In Rahrbach soll die einzige Windvorrangzone in der Gemeinde, in den Rahrbacher Weidekämpen, in Richtung Höhe Stemberg ausgeweitet werden. Initiator ist die örtliche Waldgenossenschaft. Von 5 bis 6 Windrädern ist hier die Rede. Einer der größten Waldgenossen ist das Olper Regionalforstamt. Leiter Klaus Lomnitz: „Wir begrüßen die Erweiterung und sind gespannt, wie die Diskussion ausgehen wird.“ Der Waldfachmann hat wie viele andere seine persönliche Meinung zur Windenergieerzeugung im Sauerland geändert: „Vor 15 Jahren war ich sehr skeptisch, was die Windenergie angeht, heute akzeptiere ich die Anlagen in der Landschaft, weil sie sauber sind und ihr Rückbau nach der Aufgabe der Anlagen garantiert ist.“ Natürlich dürfe Natur- und Artenschutz nicht ausgehebelt werden.

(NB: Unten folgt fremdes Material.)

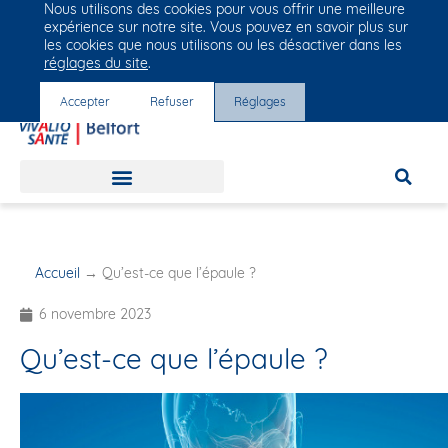
Nous utilisons des cookies pour vous offrir une meilleure
Groupe Vivalto Santé
expérience sur notre site. Vous pouvez en savoir plus sur
Entre nous, la vie
les cookies que nous utilisons ou les désactiver dans les
réglages du site
.
Accepter
Refuser
Réglages
Accueil
→
Qu’est-ce que l’épaule ?
6 novembre 2023
Qu’est-ce que l’épaule ?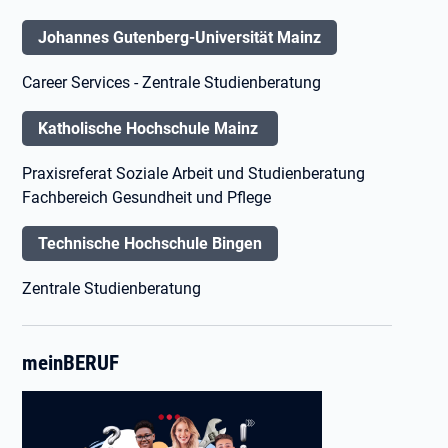
Johannes Gutenberg-Universität Mainz
Career Services - Zentrale Studienberatung
Katholische Hochschule Mainz
Praxisreferat Soziale Arbeit und Studienberatung
Fachbereich Gesundheit und Pflege
Technische Hochschule Bingen
Zentrale Studienberatung
meinBERUF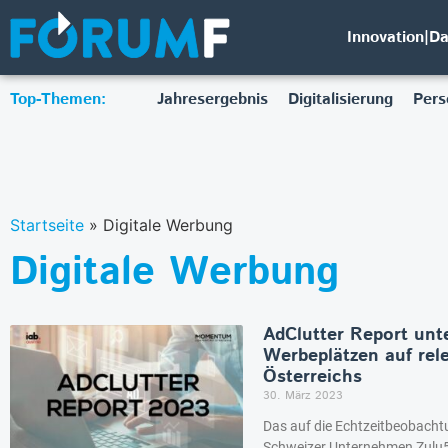
Innovation|D
Top-Themen:
Jahresergebnis
Digitalisierung
Pers
Startseite
»
Digitale Werbung
Digitale Werbung
AdClutter Report unt
Werbeplätzen auf rel
Österreichs
30. März 2023
Das auf die Echtzeitbeobachtu
Schweizer Unternehmen Zulu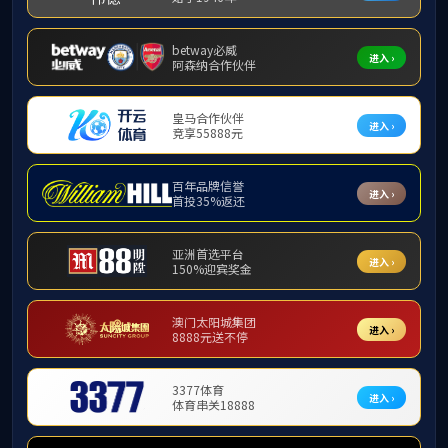
海外合作院校
海外合作院
海外校友会
校友风采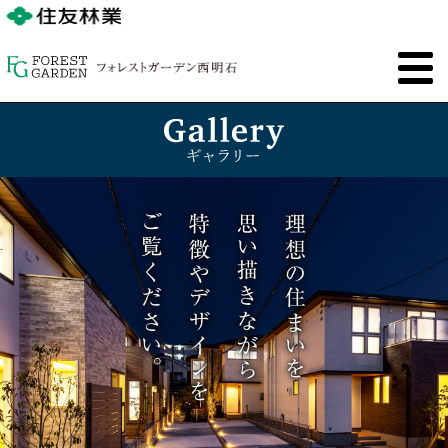
トップ
コンセプト
物件概要
明石市の未来 1
明石市の未来 2
アクセス
ロケーション
ランドプラン・間取図
ZEH
品 質
NEW！
モデルハウス
ギャラリー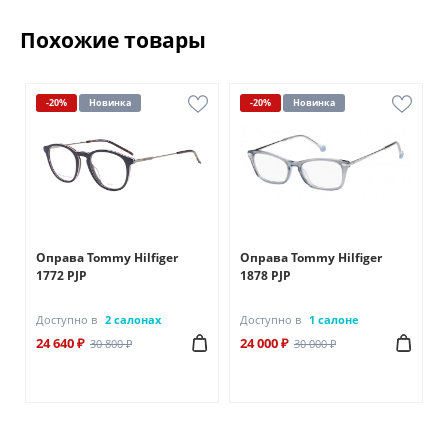
Похожие товары
-20%
Новинка
-20%
Новинка
Оправа Tommy Hilfiger
Оправа Tommy Hilfiger
1772 PJP
1878 PJP
Доступно в
2 салонах
Доступно в
1 салоне
24 640 ₽
24 000 ₽
30 800 ₽
30 000 ₽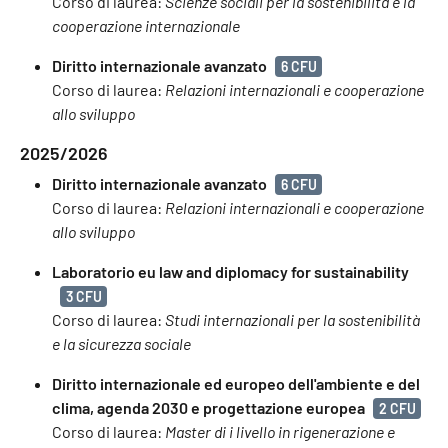
Corso di laurea:
Scienze sociali per la sostenibilità e la
cooperazione internazionale
Diritto internazionale avanzato
6 CFU
Corso di laurea:
Relazioni internazionali e cooperazione
allo sviluppo
2025/2026
Diritto internazionale avanzato
6 CFU
Corso di laurea:
Relazioni internazionali e cooperazione
allo sviluppo
Laboratorio eu law and diplomacy for sustainability
3 CFU
Corso di laurea:
Studi internazionali per la sostenibilità
e la sicurezza sociale
Diritto internazionale ed europeo dell'ambiente e del
clima, agenda 2030 e progettazione europea
2 CFU
Corso di laurea:
Master di i livello in rigenerazione e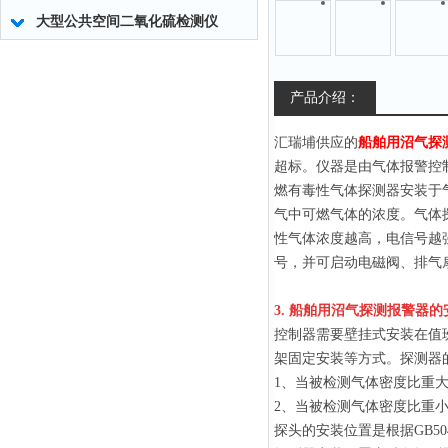
大型公共空间二氧化硫检测仪
产品介绍：
汇瑞埔供应的
船舶用沼气探
超标。仪器是由气体报警控
燃有毒性气体探测器安装于
气中可燃气体的浓度。气体
性气体浓度越高，电信号越
号，并可启动电磁阀、排气
3.
船舶用沼气探测报警器
的
控制器需要壁挂式安装在值
架固定安装等方式。探测器
1、当被检测气体密度比重大
2、当被检测气体密度比重小
探头的安装位置是根据GB5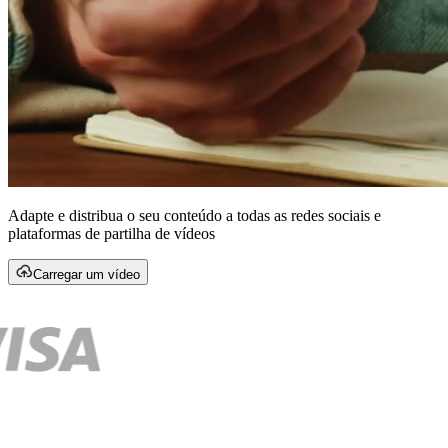
Adapte e distribua o seu conteúdo a todas as redes sociais e
plataformas de partilha de vídeos
Carregar um vídeo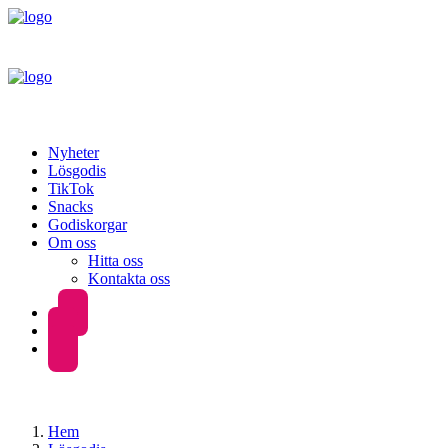
Nyheter
Lösgodis
TikTok
Snacks
Godiskorgar
Om oss
Hitta oss
Kontakta oss
Hem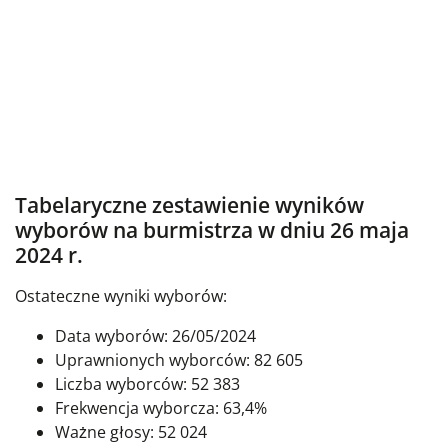
Tabelaryczne zestawienie wyników
wyborów na burmistrza w dniu 26 maja
2024 r.
Ostateczne wyniki wyborów:
Data wyborów: 26/05/2024
Uprawnionych wyborców: 82 605
Liczba wyborców: 52 383
Frekwencja wyborcza: 63,4%
Ważne głosy: 52 024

Genährt werden die Windenergiepläne im Kirchhundemer Land durch den neuen Windenergieerlass NRW, der Mitte Juli vorgestellt wurde. Die rot-grüne Landesregierung will den Anteil der Windenergienutzung in NRW bis 2020 von jetzt 3 auf dann 15 Prozent anheben. Das funktioniert nur mit leistungsfähigeren Anlagen an geeigneten Standorten. Die alte pauschale Höhenbegrenzung für Windräder von 100 Metern existiert nicht mehr. Das Repowering, das heißt, der Ersatz alter Anlagen durch neue, leistungsfähigere mit 150 Metern Gesamthöhe, ist zentraler Bestandteil des Erlasses. Der Bau von Windenergieanlagen in Waldgebieten ist nun ebenfalls grundsätzlich möglich, vorzugsweise auf „Kahlflächen im Wald aufgrund von Schadensereignissen“, also sogenannten Kyrillflächen.
Gute Voraussetzungen also für das Sauerland, um auf den Windenergiezug aufzuspringen. Zumal der neue Windenergieerlass die Bildung von Bürgerwindparks ausdrücklich empfiehlt.
Die Gemeindeverwaltung Kirchhundem will alle Anträge und Anfragen erst einmal sammeln. Als nächster Schritt soll ein Ingenieurbüro das gesamte Gemeindegebiet auf geeignete Flächen untersuchen. Diese sollen dann näher betrachtet werden. Dann muss der Gemeinderat entscheiden, wo eine Vorrangzone ausgewiesen wird. Bis sich also die ersten neuen Windräder in Kirchhundem drehen, wird noch viel Wind durch die Gemeinde wehen.